Self-Correction Loop

When the generated SQL fails or returns empty results, the system can self-correct:


def nl2sql_with_correction(question, schema, max_attempts=3):

    for attempt in range(max_attempts):

        query = generate_sql(question, schema)

        errors = validate_sql(query)



        if not errors:

            try:

                results = execute_sql(query)

                if results:

                    return format_results(question, query, results)

                else:

                    feedback = "The query returned no results. Try a broader search."

            except Exception as e:

                feedback = f"Execution error: {str(e)}"

        else:

            feedback = f"Validation errors: {', '.join(errors)}"
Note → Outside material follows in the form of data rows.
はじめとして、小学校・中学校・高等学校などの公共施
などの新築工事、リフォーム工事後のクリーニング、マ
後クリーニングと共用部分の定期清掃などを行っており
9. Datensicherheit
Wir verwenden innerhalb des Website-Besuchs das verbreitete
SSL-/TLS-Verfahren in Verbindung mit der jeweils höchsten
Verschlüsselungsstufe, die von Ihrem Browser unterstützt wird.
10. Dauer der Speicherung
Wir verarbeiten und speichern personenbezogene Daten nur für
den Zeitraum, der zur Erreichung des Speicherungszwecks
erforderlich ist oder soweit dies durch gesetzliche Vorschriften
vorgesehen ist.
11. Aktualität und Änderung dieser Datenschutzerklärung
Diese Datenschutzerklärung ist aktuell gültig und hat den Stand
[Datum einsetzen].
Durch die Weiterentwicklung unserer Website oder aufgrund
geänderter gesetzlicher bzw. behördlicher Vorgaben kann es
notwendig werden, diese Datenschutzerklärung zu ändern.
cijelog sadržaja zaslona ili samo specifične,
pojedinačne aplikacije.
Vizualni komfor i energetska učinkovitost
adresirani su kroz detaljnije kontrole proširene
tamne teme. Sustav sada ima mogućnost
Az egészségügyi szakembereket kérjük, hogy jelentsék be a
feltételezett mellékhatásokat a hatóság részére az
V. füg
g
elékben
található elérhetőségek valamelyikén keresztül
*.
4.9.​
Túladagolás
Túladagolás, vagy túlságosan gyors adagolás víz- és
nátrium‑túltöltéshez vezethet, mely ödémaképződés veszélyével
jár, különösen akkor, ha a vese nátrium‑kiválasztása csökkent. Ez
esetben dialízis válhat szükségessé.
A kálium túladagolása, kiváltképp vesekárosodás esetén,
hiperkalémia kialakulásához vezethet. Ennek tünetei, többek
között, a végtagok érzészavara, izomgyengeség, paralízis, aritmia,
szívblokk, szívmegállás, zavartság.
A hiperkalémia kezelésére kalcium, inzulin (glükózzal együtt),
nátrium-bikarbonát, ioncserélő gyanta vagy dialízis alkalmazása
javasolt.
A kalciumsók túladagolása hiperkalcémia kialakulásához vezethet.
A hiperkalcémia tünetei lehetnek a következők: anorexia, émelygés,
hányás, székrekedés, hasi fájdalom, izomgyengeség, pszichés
        question = f"Original question: {question}\nPrevious attempt failed: {feedback}\nPlease fix the SQL query."

Schema Linking

For large schemas with many tables, first identify relevant tables before generating SQL:


def identify_relevant_tables(question, all_tables, table_descriptions):

    prompt = f"""

    Question: {question}

    Available tables with descriptions:

    {table_descriptions}



    List only the tables needed to answer this question, comma-separated:

    """

    response = call_llm(prompt)

    return [t.strip() for t in response.split(",")]

This dramatically reduces context size and improves accuracy on large databases.

Production Deployment

**Security**: Always use a read-only database user, set statement timeouts, and implement rate limiting per user.

**Caching**: Cache common NL2SQL conversions to reduce LLM costs, but invalidate when schema changes.

**Monitoring**: Log all generated queries and user feedback. Track query success rate, execution time, and correction frequency.

**User experience**: Show the generated SQL to users (with a "view query" option), and allow them to provide feedback on results.

Conclusion

Natural language to SQL with LLMs is production-ready for analytical queries. The key success factors are high-quality schema context, relevant few-shot examples, robust query validation, and a self-correction loop. Start with a limited set of tables, measure query accuracy, and expand as you gain confidence. This technology is transforming data access, making self-serve analytics a reality for non-technical team members.